4. Create an IAM policy named ALBIngressControllerIAMPolicy to allow the ALB Ingress controller to make AWS API calls on your behalf

Record the Policy.Arn in the command output, you will need it in the next step

aws iam create-policy \
— policy-name ALBIngressControllerIAMPolicy \
— policy-document
https://raw.githubusercontent.com/kubernetes-sigs/aws-alb-ingress-controller/v1.1

5. Create a Kubernetes service account and an IAM role (for the pod running the AWS ALB Ingress controller) by substituting $PolicyARN with the recorded value from the previous step

eksctl create iamserviceaccount \
— cluster=clster-name \
— namespace=kube-system \
— name=alb-ingress-controller \
— attach-policy-arn=$PolicyARN \
— override-existing-serviceaccounts \
— approve

6. Deploy the AWS ALB Ingress controller:

curl -sS “https://raw.githubusercontent.com/kubernetes-sigs/aws-alb-ingress-controller/v1.1.4/docs/examples/alb-ingress-controller.yaml" \
| sed “s/# — — cluster-name=devCluster/- — cluster-name=cluster-name/g” \ | kubectl apply -f –

7. Verify that the deployment was successful and the controller started on using below command

kubectl logs -n kube-system $(kubectl get po -n kube-system | egrep -o alb-ingress[a-zA-Z0–9-]+)

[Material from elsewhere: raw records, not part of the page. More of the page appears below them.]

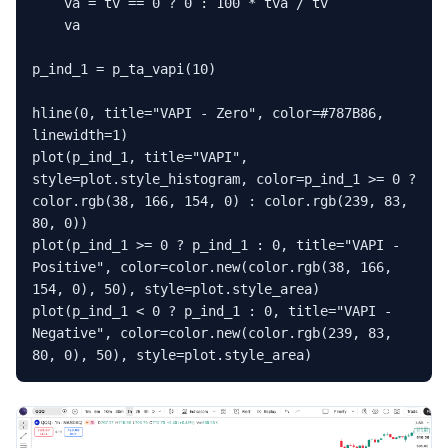
    va = tv == 0 ? 0 : 100 * tva / tv

    va

p_ind_1 = p_ta_vapi(10)

hline(0, title="VAPI - Zero", color=#787B86, 
linewidth=1)

plot(p_ind_1, title="VAPI", 
style=plot.style_histogram, color=p_ind_1 >= 0 ? 
color.rgb(38, 166, 154, 0) : color.rgb(239, 83, 
80, 0))

plot(p_ind_1 >= 0 ? p_ind_1 : 0, title="VAPI - 
Positive", color=color.new(color.rgb(38, 166, 
154, 0), 50), style=plot.style_area)

plot(p_ind_1 < 0 ? p_ind_1 : 0, title="VAPI - 
Negative", color=color.new(color.rgb(239, 83, 
80, 0), 50), style=plot.style_area)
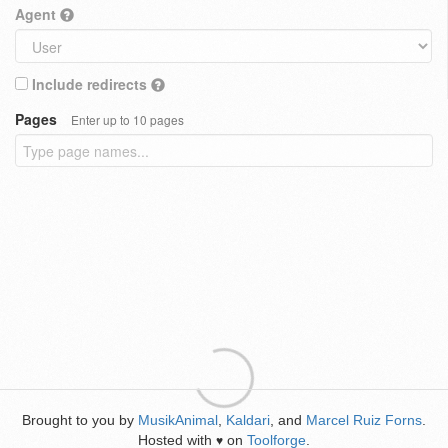
Agent
Include redirects
Pages
Enter up to 10 pages
Brought to you by
MusikAnimal
,
Kaldari
, and
Marcel Ruiz Forns
.
Hosted with
on
Toolforge
.
♥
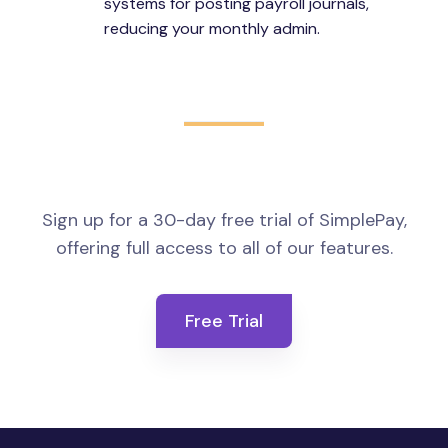
systems for posting payroll journals,
reducing your monthly admin.
Sign up for a 30-day free trial of SimplePay,
offering full access to all of our features.
Free Trial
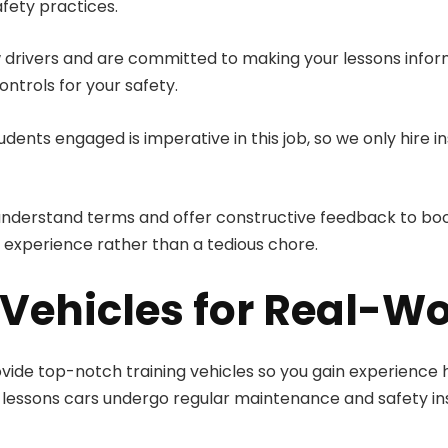
afety practices.
drivers and are committed to making your lessons informa
ontrols for your safety.
dents engaged is imperative in this job, so we only hire
-understand terms and offer constructive feedback to boo
 experience rather than a tedious chore.
Vehicles for Real-Wo
rovide top-notch training vehicles so you gain experience h
ving lessons cars undergo regular maintenance and safety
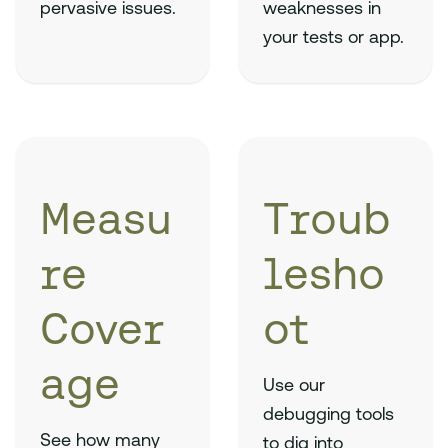
pervasive issues.
weaknesses in
your tests or app.
Measu
Troub
re
lesho
Cover
ot
age
Use our
debugging tools
See how many
to dig into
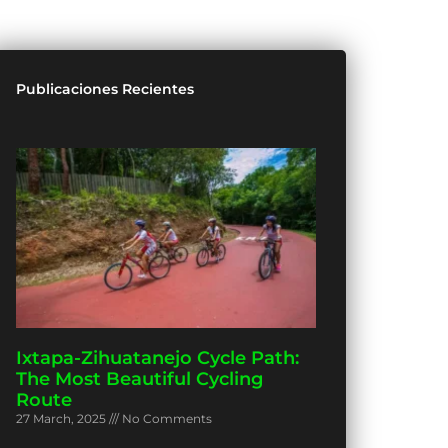
Publicaciones Recientes
Ixtapa-Zihuatanejo Cycle Path:
The Most Beautiful Cycling
Route
27 March, 2025
No Comments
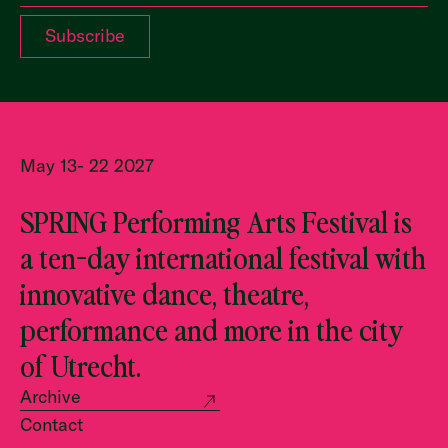
May 13- 22 2027
SPRING Performing Arts Festival is
a ten-day international festival with
innovative dance, theatre,
performance and more in the city
of Utrecht.
Archive
Contact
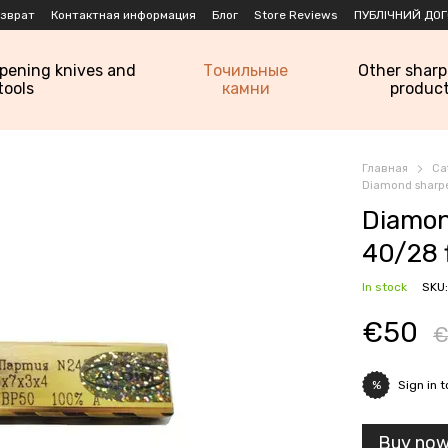
озврат
Контактная информация
Блог
Store Reviews
ПУБЛІЧНИЙ ДОГ
rpening knives and
Точильные
Other shar
tools
камни
produc
Главная
Ca
Diamond sharpe
Diamon
40/28 
In stock
SKU
€50
€
Sign in
t
%
Buy no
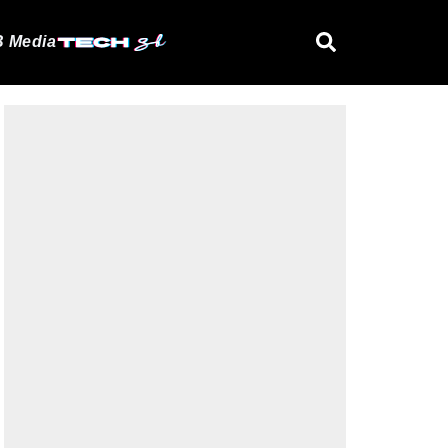
 Media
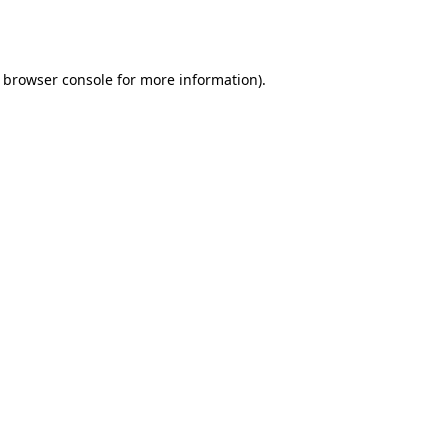
browser console
for more information).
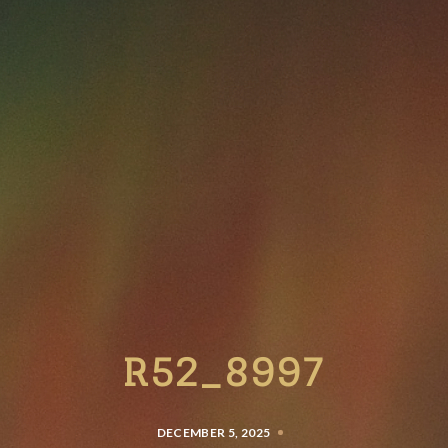
R52_8997
DECEMBER 5, 2025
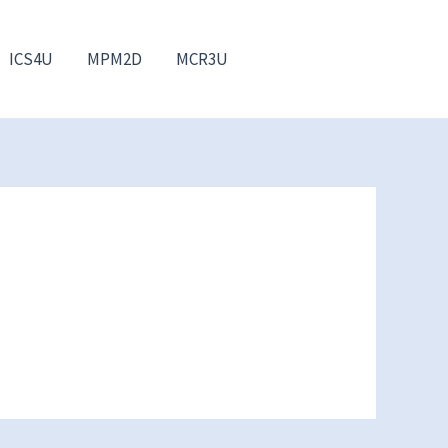
ICS4U
MPM2D
MCR3U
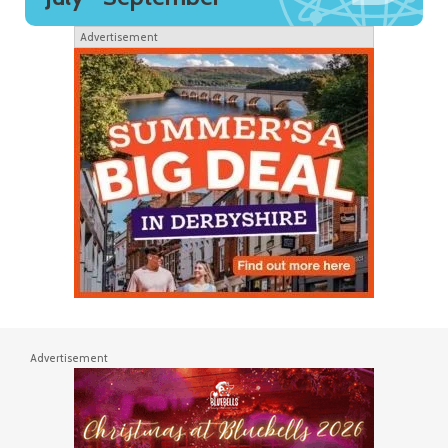
Advertisement
Advertisement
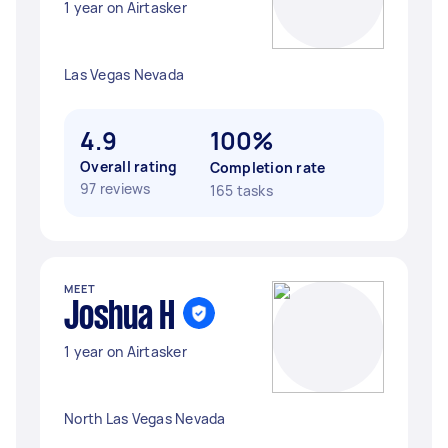
1 year on Airtasker
Las Vegas Nevada
4.9
100%
Overall rating
Completion rate
97 reviews
165 tasks
MEET
Joshua H
1 year on Airtasker
North Las Vegas Nevada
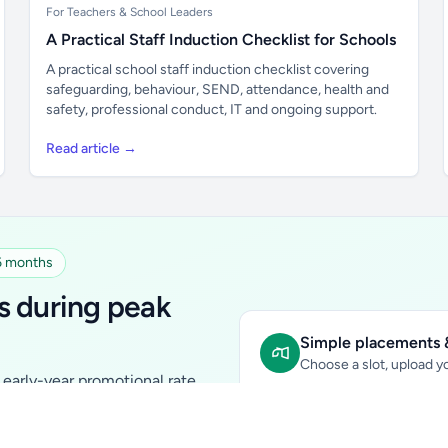
For Teachers & School Leaders
A Practical Staff Induction Checklist for Schools
A practical school staff induction checklist covering
safeguarding, behaviour, SEND, attendance, health and
safety, professional conduct, IT and ongoing support.
Read article →
 6 months
s during peak
Simple placements &
Choose a slot, upload yo
early-year promotional rate
Sidebar Banner:
school & fam
tutors, ed-tech, childcare,
In-content Placement:
conte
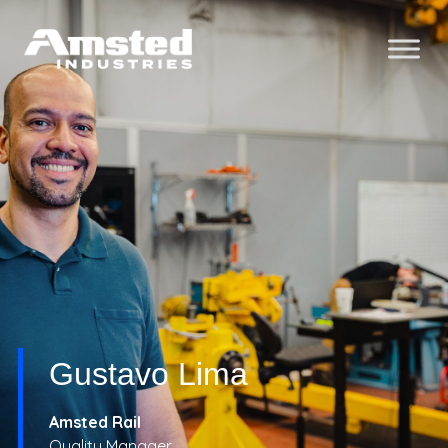
Gustavo Lima
Amsted Rail
Quality Manager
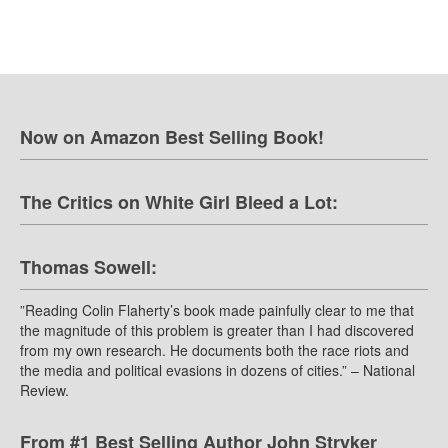
Now on Amazon Best Selling Book!
The Critics on White Girl Bleed a Lot:
Thomas Sowell:
”Reading Colin Flaherty’s book made painfully clear to me that
the magnitude of this problem is greater than I had discovered
from my own research. He documents both the race riots and
the media and political evasions in dozens of cities.” – National
Review.
From #1 Best Selling Author John Stryker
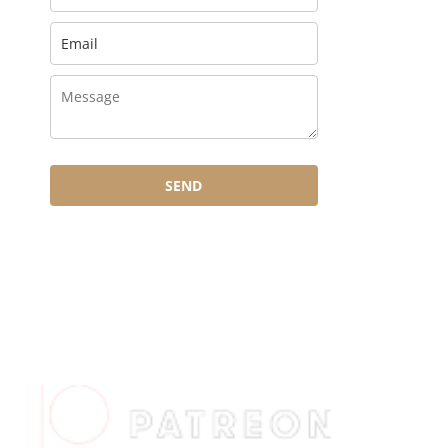
SEND
HOW TO SUPPORT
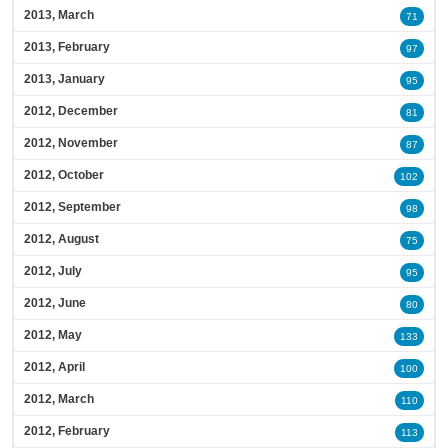
2013, March
71
2013, February
97
2013, January
95
2012, December
81
2012, November
87
2012, October
102
2012, September
98
2012, August
75
2012, July
95
2012, June
80
2012, May
133
2012, April
100
2012, March
110
2012, February
113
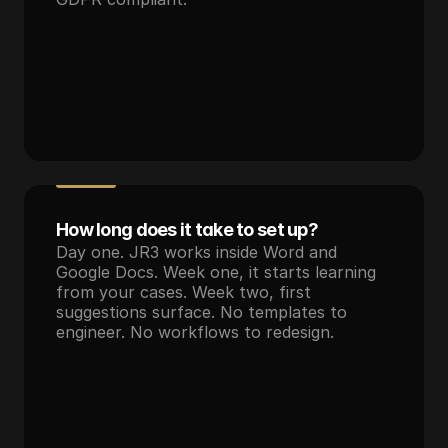
How long does it take to set up?
Day one. JR3 works inside Word and 
Google Docs. Week one, it starts learning 
from your cases. Week two, first 
suggestions surface. No templates to 
engineer. No workflows to redesign.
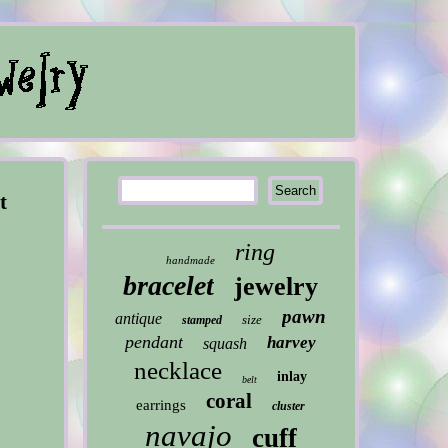
t
ring
handmade
bracelet
jewelry
pawn
antique
size
stamped
pendant
harvey
squash
necklace
inlay
belt
coral
earrings
cluster
navajo
cuff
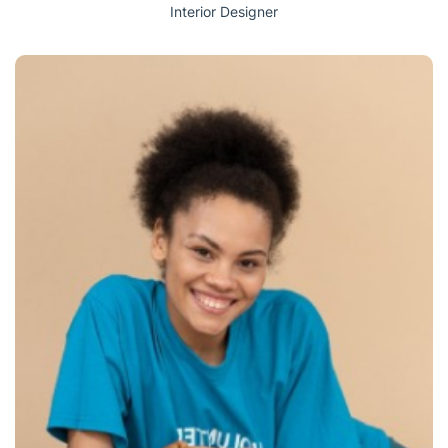
Interior Designer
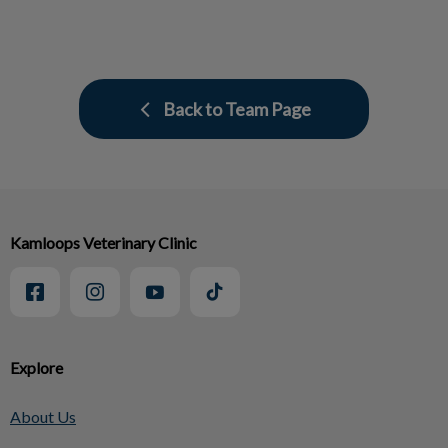
Back to Team Page
Kamloops Veterinary Clinic
Explore
About Us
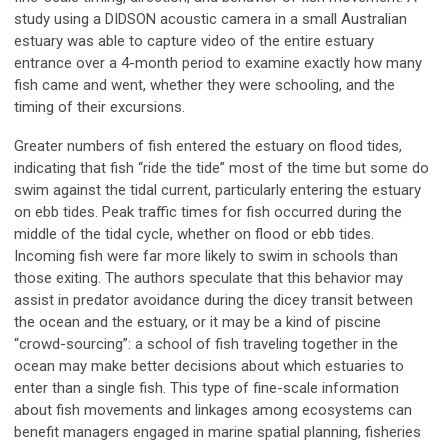
study using a DIDSON acoustic camera in a small Australian
estuary was able to capture video of the entire estuary
entrance over a 4-month period to examine exactly how many
fish came and went, whether they were schooling, and the
timing of their excursions.
Greater numbers of fish entered the estuary on flood tides,
indicating that fish “ride the tide” most of the time but some do
swim against the tidal current, particularly entering the estuary
on ebb tides. Peak traffic times for fish occurred during the
middle of the tidal cycle, whether on flood or ebb tides.
Incoming fish were far more likely to swim in schools than
those exiting. The authors speculate that this behavior may
assist in predator avoidance during the dicey transit between
the ocean and the estuary, or it may be a kind of piscine
“crowd-sourcing”: a school of fish traveling together in the
ocean may make better decisions about which estuaries to
enter than a single fish. This type of fine-scale information
about fish movements and linkages among ecosystems can
benefit managers engaged in marine spatial planning, fisheries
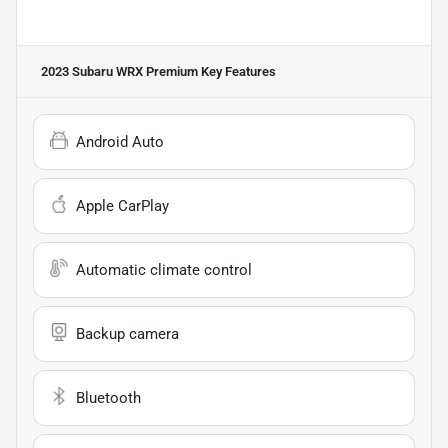
2023 Subaru WRX Premium
Key Features
Android Auto
Apple CarPlay
Automatic climate control
Backup camera
Bluetooth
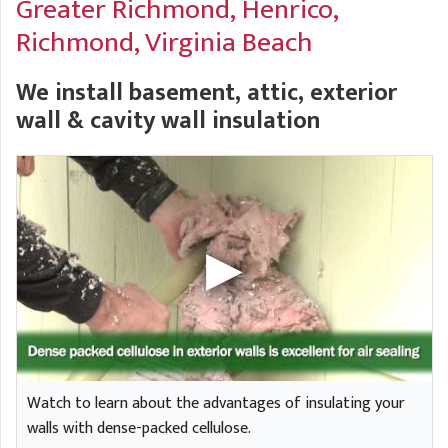
Greater Richmond,
Henrico,
A
FREE ESTIMATE
G
A
Richmond, Virginia Beach
I
C
S
J
We install basement, attic, exterior
R
O
G
wall & cavity wall insulation
G
G
R
C
R
Watch to learn about the advantages of insulating your
walls with dense-packed cellulose.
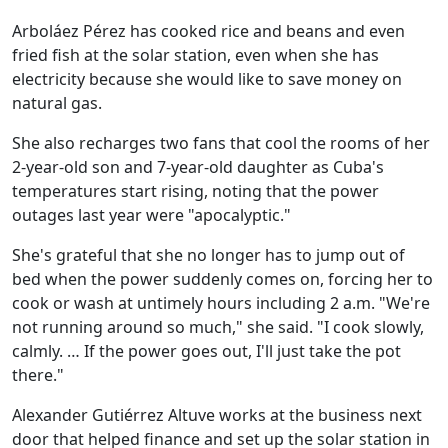
Arboláez Pérez has cooked rice and beans and even
fried fish at the solar station, even when she has
electricity because she would like to save money on
natural gas.
She also recharges two fans that cool the rooms of her
2-year-old son and 7-year-old daughter as Cuba's
temperatures start rising, noting that the power
outages last year were "apocalyptic."
She's grateful that she no longer has to jump out of
bed when the power suddenly comes on, forcing her to
cook or wash at untimely hours including 2 a.m. "We're
not running around so much," she said. "I cook slowly,
calmly. … If the power goes out, I'll just take the pot
there."
Alexander Gutiérrez Altuve works at the business next
door that helped finance and set up the solar station in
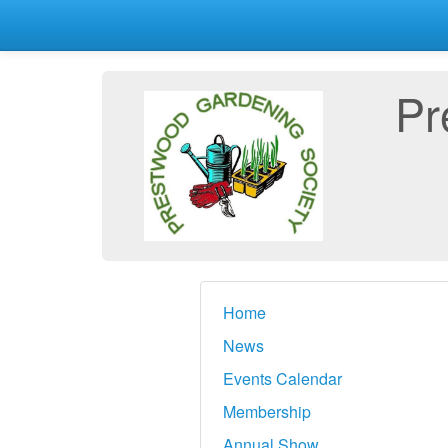
Pr
Home
News
Events Calendar
Membership
Annual Show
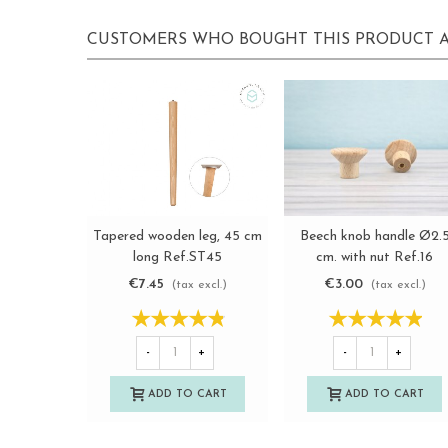
CUSTOMERS WHO BOUGHT THIS PRODUCT A
Tapered wooden leg, 45 cm
Beech knob handle Ø2.
View more
View more
long Ref.ST45
cm. with nut Ref.16
€7.45
€3.00
(tax excl.)
(tax excl.)
-
+
-
+
ADD TO CART
ADD TO CART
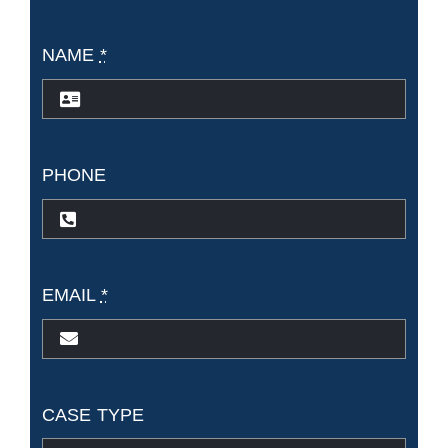
NAME
*
PHONE
EMAIL
*
CASE TYPE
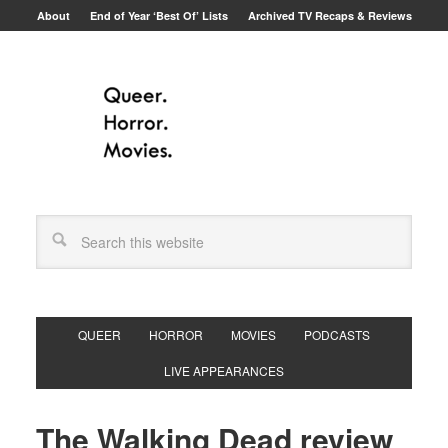
About
End of Year ‘Best Of’ Lists
Archived TV Recaps & Reviews
QUEER
HORROR
MOVIES
PODCASTS
LIVE APPEARANCES
The Walking Dead review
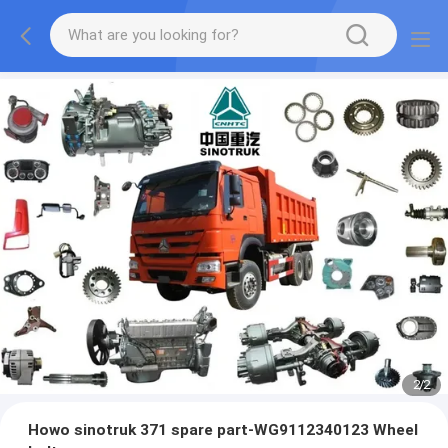
2
/
2
Howo sinotruk 371 spare part-WG9112340123 Wheel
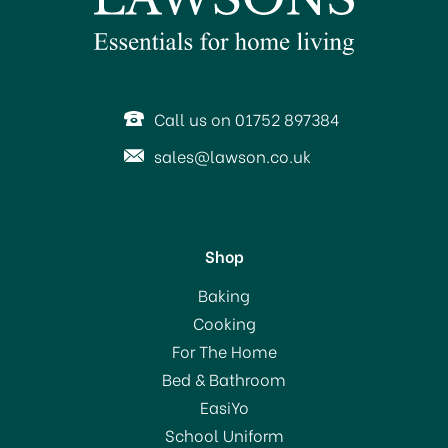
Call us on 01752 897384
sales@lawson.co.uk
Shop
Baking
Cooking
For The Home
Bed & Bathroom
EasiYo
School Uniform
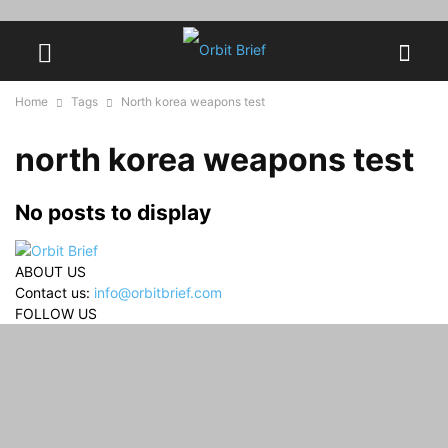
Home
Tags
North korea weapons test
north korea weapons test
No posts to display
ABOUT US
Contact us:
info@orbitbrief.com
FOLLOW US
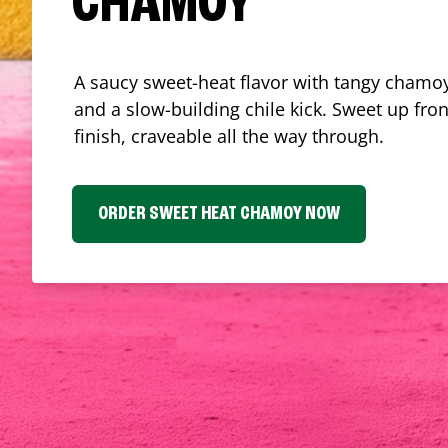
CHAMOY
A saucy sweet-heat flavor with tangy chamoy
and a slow-building chile kick. Sweet up fron
finish, craveable all the way through.
ORDER SWEET HEAT CHAMOY NOW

The output should come like below,

— — — — — — — — — — — — — — — — — — — — — — — — — — — — — — —
AWS ALB Ingress controller
Release: v1.1.4
Build: git-0db46039
Repository:
https://github.com/kubernetes-sigs/aws-alb-ingress-controller
— — — — — — — — — — — — — — — — — — — — — — — — — — — — — — —

Deploy a sample application to test the AWS Load Balancer Controller

Deploy a sample application to verify that the AWS Load Balancer Controller creates an Application Load Balancer because of the Ingress object

To deploy a game called 2048 as a sample application, run the following command:

kubectl apply -f https://raw.githubusercontent.com/kubernetes-sigs/aws-alb-ingress-controller/v1.1.4/docs/examples/2048/2048-namespace.yaml

kubectl apply -f https://raw.githubusercontent.com/kubernetes-sigs/aws-alb-ingress-controller/v1.1.4/docs/examples/2048/2048-deployment.yaml

kubectl apply -f https://raw.githubusercontent.com/kubernetes-sigs/aws-alb-ingress-controller/v1.1.4/docs/examples/2048/2048-service.yaml

Deploy an Ingress resource for the 2048 game

kubectl apply -f https://raw.githubusercontent.com/kubernetes-sigs/aws-alb-ingress-controller/v1.1.4/docs/examples/2048/2048-ingress.yaml

Ingress Resource

Open a browser and copy-paste your DNS-Name-Of-Your-ALB and you should be able to access your newly deployed 2048 game

Clean Up

Delete AWS Kubernetes Ingress

kubectl delete ing ingress-name

Conclusion

We have successfully created a Kubernetes Ingress with AWS ALB Ingress Controller. Hope you find this article useful.